Она наклоняет голову.

— Конечно, нет. Извини, — она улыбается мне, а затем предлагает подождать с вежливой, формальной улыбкой. — Доктор Гусман будет через минуту.

— Спасибо.

«Одна минута» оборачивается пятнадцатью. И я подумала, что было бы очень просто сказать, что я хочу узнать о методах контрацепции и получить какие-нибудь таблетки, но все не так легко. Поскольку я никогда не имела никакой медицинской страховки, у меня никогда не было надлежащего осмотра, поэтому она настаивает на нем, а только потом ведет разговор о том, какой вид предохранения мне нужен. Я останавливаюсь на внутриматочной спирали, потому что так мне никогда не придется помнить пить таблетки каждый день.
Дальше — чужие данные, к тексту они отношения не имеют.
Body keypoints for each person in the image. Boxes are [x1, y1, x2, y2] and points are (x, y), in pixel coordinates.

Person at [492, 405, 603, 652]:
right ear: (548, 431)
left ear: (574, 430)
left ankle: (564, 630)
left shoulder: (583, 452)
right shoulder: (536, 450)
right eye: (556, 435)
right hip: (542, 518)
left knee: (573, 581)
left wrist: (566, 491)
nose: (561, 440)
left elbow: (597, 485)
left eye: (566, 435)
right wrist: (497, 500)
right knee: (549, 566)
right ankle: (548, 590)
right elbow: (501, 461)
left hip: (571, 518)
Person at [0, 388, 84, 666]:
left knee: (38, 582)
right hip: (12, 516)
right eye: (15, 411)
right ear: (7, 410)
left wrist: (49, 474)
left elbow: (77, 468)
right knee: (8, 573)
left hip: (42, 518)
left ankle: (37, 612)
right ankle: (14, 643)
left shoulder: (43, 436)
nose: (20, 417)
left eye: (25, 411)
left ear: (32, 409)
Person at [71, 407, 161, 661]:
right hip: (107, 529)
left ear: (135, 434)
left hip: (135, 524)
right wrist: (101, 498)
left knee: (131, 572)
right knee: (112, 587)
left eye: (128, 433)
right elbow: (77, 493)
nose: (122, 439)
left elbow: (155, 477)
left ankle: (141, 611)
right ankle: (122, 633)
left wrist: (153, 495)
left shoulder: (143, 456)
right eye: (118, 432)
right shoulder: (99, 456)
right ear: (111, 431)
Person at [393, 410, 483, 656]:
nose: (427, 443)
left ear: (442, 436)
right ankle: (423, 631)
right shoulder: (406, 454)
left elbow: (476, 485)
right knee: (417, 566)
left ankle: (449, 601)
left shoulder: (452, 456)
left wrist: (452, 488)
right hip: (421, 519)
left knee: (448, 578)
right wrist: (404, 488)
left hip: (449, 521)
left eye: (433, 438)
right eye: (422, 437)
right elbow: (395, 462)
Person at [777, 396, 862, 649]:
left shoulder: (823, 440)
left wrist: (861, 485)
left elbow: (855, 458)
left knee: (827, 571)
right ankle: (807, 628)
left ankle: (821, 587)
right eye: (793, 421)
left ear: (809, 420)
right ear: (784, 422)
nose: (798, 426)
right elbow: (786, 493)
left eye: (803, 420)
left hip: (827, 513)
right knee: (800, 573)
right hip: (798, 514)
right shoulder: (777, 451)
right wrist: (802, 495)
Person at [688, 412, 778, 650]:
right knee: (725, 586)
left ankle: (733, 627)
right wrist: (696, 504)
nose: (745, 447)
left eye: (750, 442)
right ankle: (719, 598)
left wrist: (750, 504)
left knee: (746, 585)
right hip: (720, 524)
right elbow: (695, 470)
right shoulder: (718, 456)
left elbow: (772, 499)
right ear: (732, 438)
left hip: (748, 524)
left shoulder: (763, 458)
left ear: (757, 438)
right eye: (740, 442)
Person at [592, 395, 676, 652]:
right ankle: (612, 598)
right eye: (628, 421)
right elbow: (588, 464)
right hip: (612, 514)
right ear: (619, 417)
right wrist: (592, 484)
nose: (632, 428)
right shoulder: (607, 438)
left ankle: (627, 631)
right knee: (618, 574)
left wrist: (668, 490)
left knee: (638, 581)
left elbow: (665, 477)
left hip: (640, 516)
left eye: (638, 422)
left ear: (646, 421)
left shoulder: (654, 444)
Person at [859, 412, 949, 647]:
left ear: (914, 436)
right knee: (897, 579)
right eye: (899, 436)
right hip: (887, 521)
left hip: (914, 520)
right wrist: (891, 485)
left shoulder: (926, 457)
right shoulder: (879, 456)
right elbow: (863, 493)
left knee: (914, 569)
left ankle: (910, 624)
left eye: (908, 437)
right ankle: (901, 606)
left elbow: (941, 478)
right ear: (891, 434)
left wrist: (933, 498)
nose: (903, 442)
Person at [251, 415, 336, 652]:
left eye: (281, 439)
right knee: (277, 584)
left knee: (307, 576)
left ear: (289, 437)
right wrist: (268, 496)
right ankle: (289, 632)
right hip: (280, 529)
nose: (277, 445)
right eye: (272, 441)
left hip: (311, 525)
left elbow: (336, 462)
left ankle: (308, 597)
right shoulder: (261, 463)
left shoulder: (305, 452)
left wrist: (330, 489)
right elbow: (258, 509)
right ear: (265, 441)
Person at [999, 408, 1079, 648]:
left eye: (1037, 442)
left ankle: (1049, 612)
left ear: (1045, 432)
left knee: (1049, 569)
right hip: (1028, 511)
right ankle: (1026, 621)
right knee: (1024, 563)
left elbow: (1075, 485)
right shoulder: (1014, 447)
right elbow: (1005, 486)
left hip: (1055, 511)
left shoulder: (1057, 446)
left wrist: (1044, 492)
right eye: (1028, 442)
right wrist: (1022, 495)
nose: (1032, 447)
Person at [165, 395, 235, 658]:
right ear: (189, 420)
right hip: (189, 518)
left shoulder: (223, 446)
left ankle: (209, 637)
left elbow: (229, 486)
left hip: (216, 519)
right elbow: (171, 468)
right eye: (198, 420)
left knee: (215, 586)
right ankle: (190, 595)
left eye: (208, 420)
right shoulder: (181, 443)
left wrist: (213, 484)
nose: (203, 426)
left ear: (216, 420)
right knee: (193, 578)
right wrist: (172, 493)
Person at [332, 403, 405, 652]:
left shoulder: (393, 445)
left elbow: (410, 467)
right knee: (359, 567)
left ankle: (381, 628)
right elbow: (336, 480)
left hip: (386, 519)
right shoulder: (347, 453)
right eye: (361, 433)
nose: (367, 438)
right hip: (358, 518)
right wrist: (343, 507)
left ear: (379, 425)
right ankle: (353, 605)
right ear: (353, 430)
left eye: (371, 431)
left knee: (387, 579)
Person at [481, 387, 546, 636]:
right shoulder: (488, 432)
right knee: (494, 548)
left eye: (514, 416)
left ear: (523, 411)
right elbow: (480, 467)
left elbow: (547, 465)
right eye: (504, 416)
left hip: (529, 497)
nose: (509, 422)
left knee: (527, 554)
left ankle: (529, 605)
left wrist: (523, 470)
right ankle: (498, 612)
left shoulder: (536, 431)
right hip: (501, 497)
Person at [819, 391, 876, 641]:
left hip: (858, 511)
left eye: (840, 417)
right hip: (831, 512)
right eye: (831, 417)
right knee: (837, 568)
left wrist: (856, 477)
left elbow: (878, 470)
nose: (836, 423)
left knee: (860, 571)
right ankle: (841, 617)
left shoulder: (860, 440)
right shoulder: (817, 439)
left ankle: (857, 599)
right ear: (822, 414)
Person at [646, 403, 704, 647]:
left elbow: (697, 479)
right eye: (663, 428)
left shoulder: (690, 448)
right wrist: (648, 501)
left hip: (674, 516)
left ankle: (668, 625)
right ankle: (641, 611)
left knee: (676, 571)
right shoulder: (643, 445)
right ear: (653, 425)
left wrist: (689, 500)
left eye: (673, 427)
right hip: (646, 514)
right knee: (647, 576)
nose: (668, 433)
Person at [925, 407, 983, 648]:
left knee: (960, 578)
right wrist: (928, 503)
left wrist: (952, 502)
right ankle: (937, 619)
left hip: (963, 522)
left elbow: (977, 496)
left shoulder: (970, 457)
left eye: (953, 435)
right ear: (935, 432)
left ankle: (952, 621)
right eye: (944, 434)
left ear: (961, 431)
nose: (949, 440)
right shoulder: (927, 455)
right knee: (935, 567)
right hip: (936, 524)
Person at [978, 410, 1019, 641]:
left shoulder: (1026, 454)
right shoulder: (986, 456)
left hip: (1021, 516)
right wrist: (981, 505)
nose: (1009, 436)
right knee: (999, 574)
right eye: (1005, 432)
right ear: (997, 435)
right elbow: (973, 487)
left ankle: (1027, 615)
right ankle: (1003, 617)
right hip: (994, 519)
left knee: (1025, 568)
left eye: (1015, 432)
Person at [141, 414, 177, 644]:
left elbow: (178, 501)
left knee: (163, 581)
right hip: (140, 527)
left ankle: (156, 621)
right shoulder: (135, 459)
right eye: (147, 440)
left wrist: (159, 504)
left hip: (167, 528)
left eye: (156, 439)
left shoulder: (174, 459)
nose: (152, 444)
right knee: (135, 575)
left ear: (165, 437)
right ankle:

Когда я выхожу из смотровой, то слышу гул голосов, раздающихся в возбуждении. Сердце останавливается, когда я толкаю дверь и нахожу Адама в приемной, окруженного толпой женщин, часть из которых пациентки, а часть носят медицинские халаты. С маркером в руке он подписывает рецепты и крышки сотовых телефонов, и у него на лице улыбка для публики, но она выглядит натянуто. Я проталкиваюсь сквозь женщин, хватаю Адама за руку, вырываю из нее маркер, надеваю колпачок, а потом встаю между ним и женщинами, которые выглядят немного... безумными.

— Извините, — говорю я, окатывая каждую свирепым взглядом. — Этого достаточно.

— Но подождите, — говорит одна женщина. — Могу я сделать только одно селфи с ним?

Что-то держит меня в руках. Ревность? Защита? Собственнический инстинкт?

— Нет. Не можете. Мы уходим.

— Дез, все хорошо, — начинает Адам.

— Нет. Это кабинет врача, а не долбаная пресс-конференция.